▶ [Given passage]:
%%
Tag Archives: salvation

Christmas and World Peace

By Daniel Downs

“Blessed are the peacemakers” (Matthew 5:12)

During the days of Jesus, Augustus Caesar was the acclaimed prince of peace. This praise was without critical comment. Peace in the Roman Empire was not won by reasoned negotiation but by the power of the sword. In the book of Revelation, John sees a rider on a white horse. The rider went conquering and to conquer. This vision describes Caesar, Alexander the Great, Napoleon, and many other leaders whose peace was packaged for subjugated peoples in terms of existence. Peace meant “my way or else.” A more accurate way of putting it would be don’t make me come back to deal with rebellion or with disruption of the flow of taxes or trade. Maintain law and order as well as tax payments and all will be well. That was the peace of Pax Romana.

In our modern Pax Americanus, the substance behind rhetoric of world peace is often about conflict over trade and disputes about the flow of goods like wheat, oil, and weapons. It is true that concern about the health and well-being of others is debated and money spent to resolve perceived problems. Yet, such concerns remain secondary to the kind of peace necessary for the continued growth in the global economy.
%%
▶ [Raw records]:
%%
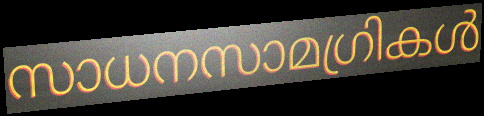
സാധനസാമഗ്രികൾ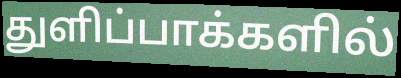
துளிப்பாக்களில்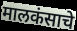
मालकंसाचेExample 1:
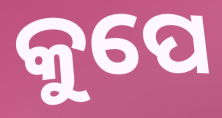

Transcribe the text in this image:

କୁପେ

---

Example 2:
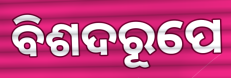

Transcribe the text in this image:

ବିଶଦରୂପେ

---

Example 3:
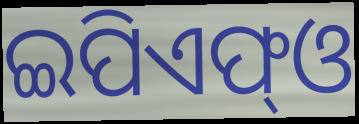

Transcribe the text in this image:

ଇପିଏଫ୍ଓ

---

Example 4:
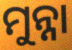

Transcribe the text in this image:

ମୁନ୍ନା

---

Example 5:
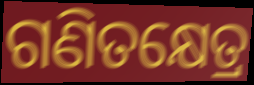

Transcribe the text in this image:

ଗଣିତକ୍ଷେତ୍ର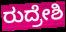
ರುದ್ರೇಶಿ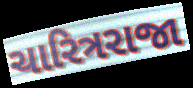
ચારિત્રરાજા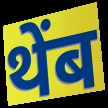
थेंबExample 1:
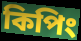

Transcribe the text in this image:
%%
%%
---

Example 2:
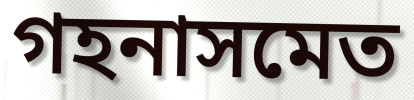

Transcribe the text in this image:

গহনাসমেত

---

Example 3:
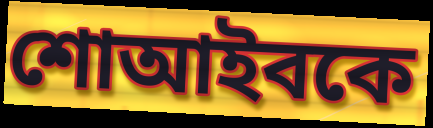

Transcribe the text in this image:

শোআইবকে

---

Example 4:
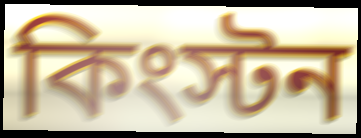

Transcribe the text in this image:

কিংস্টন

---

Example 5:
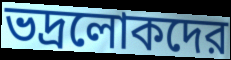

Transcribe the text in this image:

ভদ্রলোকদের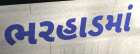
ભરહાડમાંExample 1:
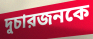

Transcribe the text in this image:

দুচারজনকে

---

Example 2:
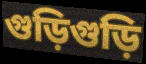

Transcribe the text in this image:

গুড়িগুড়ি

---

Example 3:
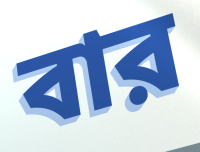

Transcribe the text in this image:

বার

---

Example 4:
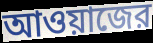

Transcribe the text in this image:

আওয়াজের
%%
▶ [Work to be completed]:
Do these statements agree with the passage on Christmas and world peace? For each, answer yes or no and quote the words of the passage that decide it.
1. Peace in the Roman Empire was won through reasoned negotiation.
2. Wheat, oil, and weapons are named as goods whose flow is disputed.
3. Concern for the health and well-being of others outranks the peace needed for growth in the global economy.
The rows are separate material and have nothing to do with the passage on Christmas and world peace.

▶ [Complete response]:
1. No: "Peace in the Roman Empire was not won by reasoned negotiation but by the power of the sword."
2. Yes: "disputes about the flow of goods like wheat, oil, and weapons."
3. No: "such concerns remain secondary to the kind of peace necessary for the continued growth in the global economy."